What you return must match the records word for word, except that images are dropped.

-- Data --
########

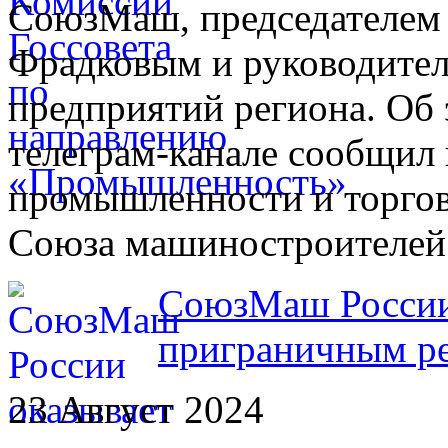
СоюзМаш, председателем
Фрадковым и руководите
предприятий региона. Об 
телеграм-канале сообщил 
промышленности и торгов
Союза машиностроителей 
СоюзМаш России
приграничным р
23 Август 2024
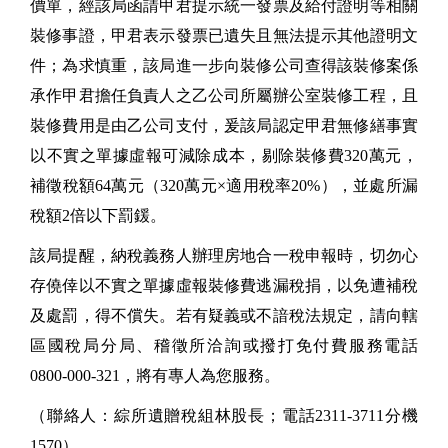
價單，經該局函請甲君提示統一發票及給付證明等相關
裝修事證，甲君表示發票已遺失且無法提示其他證明文
件；為求慎重，該局進一步向裝修公司查得該裝修案係
承作甲君擔任負責人之乙公司所屬辦公室裝修工程，且
裝修費用是由乙公司支付，爰該局認定甲君無修繕事實
以不實之單據虛報可減除成本，剔除裝修費320萬元，
補徵稅額64萬元（320萬元×適用稅率20%），並處所漏
稅額2倍以下罰鍰。
該局提醒，納稅義務人辦理房地合一稅申報時，切勿心
存僥倖以不實之單據虛報裝修費逃漏稅捐，以免遭補稅
及處罰，得不償失。若有疑義或不諳稅法規定，請向轄
區國稅局分局、稽徵所洽詢或撥打免付費服務電話
0800-000-321，將有專人為您服務。
（聯絡人：綜所遺贈稅組林股長；電話2311-3711分機
1570）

########

-- Output of the task --
СоюзМаш, председателем
Фрадковым и руководите
предприятий региона. Об 
телеграм-канале сообщил 
промышленности и торгов
Союза машиностроителей 
СоюзМаш России
приграничным р
23 Август 2024
價單，經該局函請甲君提示統一發票及給付證明等相關
裝修事證，甲君表示發票已遺失且無法提示其他證明文
件；為求慎重，該局進一步向裝修公司查得該裝修案係
承作甲君擔任負責人之乙公司所屬辦公室裝修工程，且
裝修費用是由乙公司支付，爰該局認定甲君無修繕事實
以不實之單據虛報可減除成本，剔除裝修費320萬元，
補徵稅額64萬元（320萬元×適用稅率20%），並處所漏
稅額2倍以下罰鍰。
該局提醒，納稅義務人辦理房地合一稅申報時，切勿心
存僥倖以不實之單據虛報裝修費逃漏稅捐，以免遭補稅
及處罰，得不償失。若有疑義或不諳稅法規定，請向轄
區國稅局分局、稽徵所洽詢或撥打免付費服務電話
0800-000-321，將有專人為您服務。
（聯絡人：綜所遺贈稅組林股長；電話2311-3711分機
1570）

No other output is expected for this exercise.